With nvprof, the total file size for the whole duration of the program is less than 10MB.
You haven’t listed which exact nvprof command you were using, but I assume you didn’t collect instruction metrics, but rather used the default (trace) mode? If so, I see no reason why the files should have the same or similar size, since they collect completely different data. That also implies the very different overhead between the tools.

I agree that we should look into reducing the file size required by Nsight Compute. However, I don’t think the current behavior is blocking users from optimizing kernels, since collecting profile data for a large number of kernels is not the intended usage scenario of the tool, and almost always not necessary.

If you could let us know what you are trying to analyze or optimize, maybe we can get you some insight on how to achieve this most efficiently?

I run these two commands

nvprof --metrics inst_bit_convert,inst_compute_ld_st,inst_control,inst_fp_32,inst_integer,inst_inter_thread_communication,inst_misc -f -o imix.nvvp --log-file nvvp.log lmp_mpi -sf gpu -in in.lj

nvprof --metrics inst_fp_32,flop_count_sp,flop_count_sp_add,flop_count_sp_fma,flop_count_sp_mul,flop_count_sp_special -f -o fpmix.nvvp --log-file nvvp.log lmp_mpi -sf gpu -in in.lj

The first file is 7.8MB and the latter is 6MB.

since they collect completely different data
I agree since I don’t know what are collecting when I mark the instruction analysis. However, still I think that is huge.

Even when I only select GPU speed of light, the output is large.

Let me test the matrix multiplication example from sdk and I will come back.

@Felix,
Here is a new test.
I ran ./matrixMul -wA=4096 -hA=4096 -wB=4096 -hB=4096 with the following configurations.

TitanV which is CC7.0:
1- Using NsightCompute with GPU speed of light section.
2- Using nvprof -o matrixmul.titanv.nvvp ./matrixMul -wA=4096 -hA=4096 -wB=4096 -hB=4096

2080Ti which is CC7.5:
1- Using NsightCompute with GPU speed of light section.
2- nvprof not applicable.

I have attached three result files. As you can see the nvprof size is about 400KB. While NsightCompute results are about 4MB.
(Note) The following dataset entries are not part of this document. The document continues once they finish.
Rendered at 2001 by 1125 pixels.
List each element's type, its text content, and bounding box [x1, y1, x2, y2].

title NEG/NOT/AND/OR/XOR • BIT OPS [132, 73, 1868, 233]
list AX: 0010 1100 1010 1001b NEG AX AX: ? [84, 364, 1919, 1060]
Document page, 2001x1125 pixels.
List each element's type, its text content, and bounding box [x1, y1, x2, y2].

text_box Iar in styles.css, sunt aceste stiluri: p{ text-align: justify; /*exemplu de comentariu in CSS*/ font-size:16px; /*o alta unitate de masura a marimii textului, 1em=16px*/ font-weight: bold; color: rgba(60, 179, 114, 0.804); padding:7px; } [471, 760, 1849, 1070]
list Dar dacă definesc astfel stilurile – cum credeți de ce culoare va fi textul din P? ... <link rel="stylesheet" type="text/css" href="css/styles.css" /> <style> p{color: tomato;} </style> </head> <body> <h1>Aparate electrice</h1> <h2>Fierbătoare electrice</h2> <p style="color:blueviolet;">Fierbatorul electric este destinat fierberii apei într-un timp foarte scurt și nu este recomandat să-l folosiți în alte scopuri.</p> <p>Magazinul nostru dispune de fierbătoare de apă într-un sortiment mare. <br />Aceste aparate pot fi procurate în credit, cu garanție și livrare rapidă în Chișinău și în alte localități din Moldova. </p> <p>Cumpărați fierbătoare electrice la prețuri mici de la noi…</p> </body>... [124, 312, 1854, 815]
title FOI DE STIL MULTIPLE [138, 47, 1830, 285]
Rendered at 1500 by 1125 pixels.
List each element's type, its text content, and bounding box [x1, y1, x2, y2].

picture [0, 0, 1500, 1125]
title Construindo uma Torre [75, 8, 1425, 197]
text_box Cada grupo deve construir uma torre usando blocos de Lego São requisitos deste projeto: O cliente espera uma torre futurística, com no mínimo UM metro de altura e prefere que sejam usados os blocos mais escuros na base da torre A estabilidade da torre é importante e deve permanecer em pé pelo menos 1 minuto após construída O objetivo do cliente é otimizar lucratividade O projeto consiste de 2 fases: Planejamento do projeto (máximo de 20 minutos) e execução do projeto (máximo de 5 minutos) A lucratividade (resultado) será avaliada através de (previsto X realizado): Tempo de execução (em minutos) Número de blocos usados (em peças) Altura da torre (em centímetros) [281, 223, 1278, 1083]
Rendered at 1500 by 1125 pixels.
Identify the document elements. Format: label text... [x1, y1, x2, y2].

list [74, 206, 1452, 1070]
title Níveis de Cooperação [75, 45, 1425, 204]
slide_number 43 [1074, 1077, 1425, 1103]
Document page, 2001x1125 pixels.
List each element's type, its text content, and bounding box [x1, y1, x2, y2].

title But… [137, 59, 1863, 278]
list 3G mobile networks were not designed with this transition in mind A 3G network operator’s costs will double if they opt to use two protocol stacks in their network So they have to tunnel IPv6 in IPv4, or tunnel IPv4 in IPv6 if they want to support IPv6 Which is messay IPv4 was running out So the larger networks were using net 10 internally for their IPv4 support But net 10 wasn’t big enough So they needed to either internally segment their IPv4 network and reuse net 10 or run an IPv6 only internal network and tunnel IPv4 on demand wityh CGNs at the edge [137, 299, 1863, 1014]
Please download from [url]https://gofile.io/?c=jJbPnP[/url].

Also, if you have look at the results, the memory utilization on 2080ti is about 45%. However, according to nvidia-smi, the program use about 400MB out of 12GB of memory.

See the picture at [url]https://pasteboard.co/ICy8TVz.png[/url]

The SOL Memory metric in the GPU Speed Of Light section does not indicate the amount of memory used by the application. It rather indicates the application’s average utilization of the GPUs memory pipelines and resources, with respect to their theoretical maximum. Typically, this will be limited by properties such as DRAM or cache throughput, but many individual properties contribute to it.

As I mentioned earlier, your usage of nvprof as

nvprof -o matrixmul.titanv.nvvp ./matrixMul -wA=4096 -hA=4096 -wB=4096 -hB=4096

creates a trace, while collecting the GPU speed of light section with Nsight Compute collects very different data (per-kernel profiling metrics). We can look into reducing the size of the reports on disk, but there is no reason why the nvprof report should be bigger or the same size as the Nsight Compute report.